柚葉は昔から優美の不気味な笑顔が大嫌いだった。その歪んだ笑顔に自分の心も見透かされているような気がして。


小さい頃から優美から……母親から家族から逃げることが出来なかった。



「お姉様のせいで私が恥をかいたわ。みんなはこんな出来損ないみたいな失敗をしないように。こうなりたくないでしょう?」



柚葉に話していた優美が突然顔を上げ周りを見渡す。


たか笑しながら竹刀を振り下ろす優美はまるで悪魔のようだった。力任せに何度も何度も柚葉の身体に竹刀を落とす。


ーバシン!ガッ、ドスッ!


鈍い音が部屋の中に響く。


部屋の中にいた柚葉以外の妓女たちはもう誰も笑っていなかった。目の前の仕打ちに怯え、目を疑う。



「いっ……。申し訳、ありません……。いたいっ!」


「お黙りなさい!お姉様は一生この館と私のために働いてもらうのよ!お姉様が何かを言う権利なんてないわ!」



思わず痛いと叫んだ柚葉。


それを優美は許さなかった。さらに優美を興奮させ、柚葉の身体はみるみるうちに痣だらけになり赤く腫れ上がっていた。



「いくらなんでも……」


「やり過ぎよ……」



あまりの迫力にたまらなくなった一部の妓女がボソリと呟いてしまった。優美には言ってはいけないその一言を。



「……なんか言った?」



案の定、その言葉は優美の耳に届いていてはっきりと聞こえていた。


優美はギロっと声のした方を向き、鬼のような表情で妓女を睨む。



「な、なんでもございません!」



その妓女たちは優美に逆らえないとわかっていた為すぐに首を横に振り頭を下げる。



「そう?……あら。もうこんな時間なのね。今日も高貴なお客様をもてなすから、みんなしっかり仕事をするように。……とりあえず今日はこのくらいでいいかしら」



優美は窓の外を見ると竹刀を手から離し、柚葉に興味無くす。気づいたら外は真っ暗で遊郭の仕事が始まる時間だ。
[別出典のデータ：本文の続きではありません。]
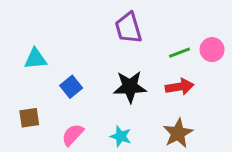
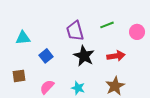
purple trapezoid: (128, 28) -> (75, 31), moved
green line: (180, 53) -> (107, 25), moved
black star: (130, 87) -> (84, 56), turned 30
柚葉はその場でぐったりしているが誰も助けの手を伸ばそうとしない。


……いや、優美がいる手前伸ばすことができないのだ。優美はふんっと鼻で笑うと部屋を出て行こうとする。


取り残された妓女たちも後に続こうと立ち上がった。


ーーその時。



「お待ちください!旦那に許可を取ってから入ってくださいと仰ったじゃないですか!」



何やら廊下が騒がしい。


母親の声が遠くで聞こえるが柚葉は起き上がることが出来なかった。